The Joint Commission promotes a robust approach to avoiding this type of error on their website. The exact implementation of this protocol varies among patients according to their specific needs.
This is extremely relevant to me and other radiologists, since we perform quite a few invasive procedures on our patients. While we don't do heart transplants, we do perform biopsies, angiograms, joint aspirations, abscess drainage, stent placements, embolizations and other techniques. Therefore, we also implement a time out immediately before starting any procedure. During this time out, we ask a set of standard questions of our patient, such as their name and date of birth. Other questions, such as, "Which joint did your internist want us to inject?", help us to do the right thing, even if the wrong side or wrong procedure is listed on the procedure requisition form.
So, how has this "Time Out" been working since it was mandated by the Joint Commission in 2004? The returns are just now starting to come in. The PubMed search I did today for "wrong site procedure", "wrong side procedure", "wrong side surgery" and "wrong site surgery" gave a total of 50 results for 2004 through 2008. Among these results, only two case reports were related to radiologic error. However, I strongly suspect that most of the results observed in other specialities will translate well to mine.
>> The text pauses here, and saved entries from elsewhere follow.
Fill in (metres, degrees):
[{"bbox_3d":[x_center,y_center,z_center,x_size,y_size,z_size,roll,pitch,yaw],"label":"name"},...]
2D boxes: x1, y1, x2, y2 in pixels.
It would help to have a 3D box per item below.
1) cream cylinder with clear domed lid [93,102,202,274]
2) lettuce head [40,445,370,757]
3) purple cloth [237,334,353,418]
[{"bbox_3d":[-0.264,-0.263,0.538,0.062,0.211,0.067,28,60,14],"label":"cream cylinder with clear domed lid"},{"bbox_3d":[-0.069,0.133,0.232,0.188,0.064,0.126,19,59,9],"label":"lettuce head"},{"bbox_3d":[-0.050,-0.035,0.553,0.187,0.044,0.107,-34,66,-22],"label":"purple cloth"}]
While my search was neither systematic nor comprehensive, it does show how the wrong-side/wrong-procedure/wrong-patient problem crosses the borders between both specialties and nations. Some of the studies I turned up give early estimates of the prevalence of this problem and of the impact of policies such as the Universal Protocol.
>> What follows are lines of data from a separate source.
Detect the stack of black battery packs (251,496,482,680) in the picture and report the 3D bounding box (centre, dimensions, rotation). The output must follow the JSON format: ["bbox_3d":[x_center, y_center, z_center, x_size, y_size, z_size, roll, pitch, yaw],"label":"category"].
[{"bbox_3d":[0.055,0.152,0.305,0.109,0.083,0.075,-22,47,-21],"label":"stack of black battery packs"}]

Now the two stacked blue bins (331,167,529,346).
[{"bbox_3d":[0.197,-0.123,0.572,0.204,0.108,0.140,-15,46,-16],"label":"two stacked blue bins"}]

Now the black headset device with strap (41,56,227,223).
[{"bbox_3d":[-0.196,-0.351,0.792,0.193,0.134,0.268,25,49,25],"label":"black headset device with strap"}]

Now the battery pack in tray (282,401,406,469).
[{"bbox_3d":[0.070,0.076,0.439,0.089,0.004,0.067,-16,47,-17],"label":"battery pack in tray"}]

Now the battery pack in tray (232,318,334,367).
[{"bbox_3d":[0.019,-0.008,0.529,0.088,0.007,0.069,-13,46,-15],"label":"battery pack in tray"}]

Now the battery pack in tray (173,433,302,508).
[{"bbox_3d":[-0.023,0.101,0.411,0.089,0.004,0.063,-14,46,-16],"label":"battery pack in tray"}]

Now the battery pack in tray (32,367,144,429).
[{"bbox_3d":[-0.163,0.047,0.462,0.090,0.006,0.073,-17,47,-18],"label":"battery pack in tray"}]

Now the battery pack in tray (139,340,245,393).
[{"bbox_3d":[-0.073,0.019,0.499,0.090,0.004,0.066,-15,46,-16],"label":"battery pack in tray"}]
For example, an anonymous survey of members of the American Academy of Neurologic Surgeons was recently reported in Spine. From the data reported by surgeons answering the survey, the authors estimated the prevalence of wrong level spine operations to be 1 in 3110 procedures, with 1 of every 2 spine surgeons performing a wrong level surgery during his or her career.
A recent-published study of wrong-site surgery among hand surgeons estimated a prevalence of 1 case in 27,686 procedures. However, seventy percent of the responding orthopaedic surgeons were aware of a "Sign Your Site" campaign, and 45% had changed their practice habits as a result.
A recent report from the New Zealand Orthopaedic Association describes their first 6 months experience of using the "Time Out" procedure to avoid wrong site/side surgery. During this period, a total of 10,330 procedures were performed. Of these, three ‘near miss’ situations were captured by the time out procedure.
Besides avoiding the usual sequelae of wrong-side/wrong-procedure/wrong-patient surgery, other authors have expanded their standard "time-out" into a comprehensive "preparatory pause" encompassing five well-documented perioperative risk avoidance strategies: beta-adrenergic blockade, DVT prophylaxis, preoperative antibiotics, normothermia, and euglycemia. This study estimated the purely financial benefit of this "preparatory pause" to be almost $900 per patient.
So, how did my friend fare during her procedure? For starters, they gave her the correct defibrillator in the correct position in her chest wall. On a personal note, she recalls her "Time Out" as a moment of peace in the midst of a busy whirl of activity. When everyone in the cardiology suite paused momentarily to silently review what they were about to do, she experienced it as an "almost spiritual moment" that she liked very much.